■ What is expected: Word for word, print out all of the data, omitting every image.

■ Data supplied:
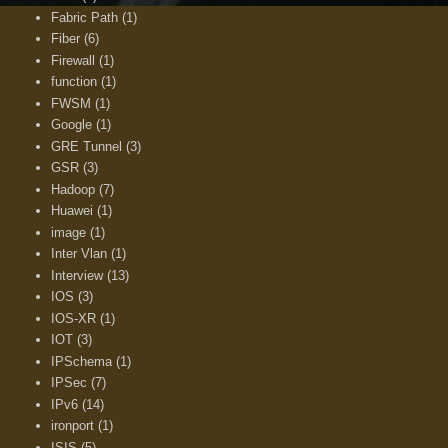
Fabric Path
(1)
Fiber
(6)
Firewall
(1)
function
(1)
FWSM
(1)
Google
(1)
GRE Tunnel
(3)
GSR
(3)
Hadoop
(7)
Huawei
(1)
image
(1)
Inter Vlan
(1)
Interview
(13)
IOS
(3)
IOS-XR
(1)
IOT
(3)
IPSchema
(1)
IPSec
(7)
IPv6
(14)
ironport
(1)
ISIS
(5)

■ Output below:
Fabric Path
(1)
Fiber
(6)
Firewall
(1)
function
(1)
FWSM
(1)
Google
(1)
GRE Tunnel
(3)
GSR
(3)
Hadoop
(7)
Huawei
(1)
image
(1)
Inter Vlan
(1)
Interview
(13)
IOS
(3)
IOS-XR
(1)
IOT
(3)
IPSchema
(1)
IPSec
(7)
IPv6
(14)
ironport
(1)
ISIS
(5)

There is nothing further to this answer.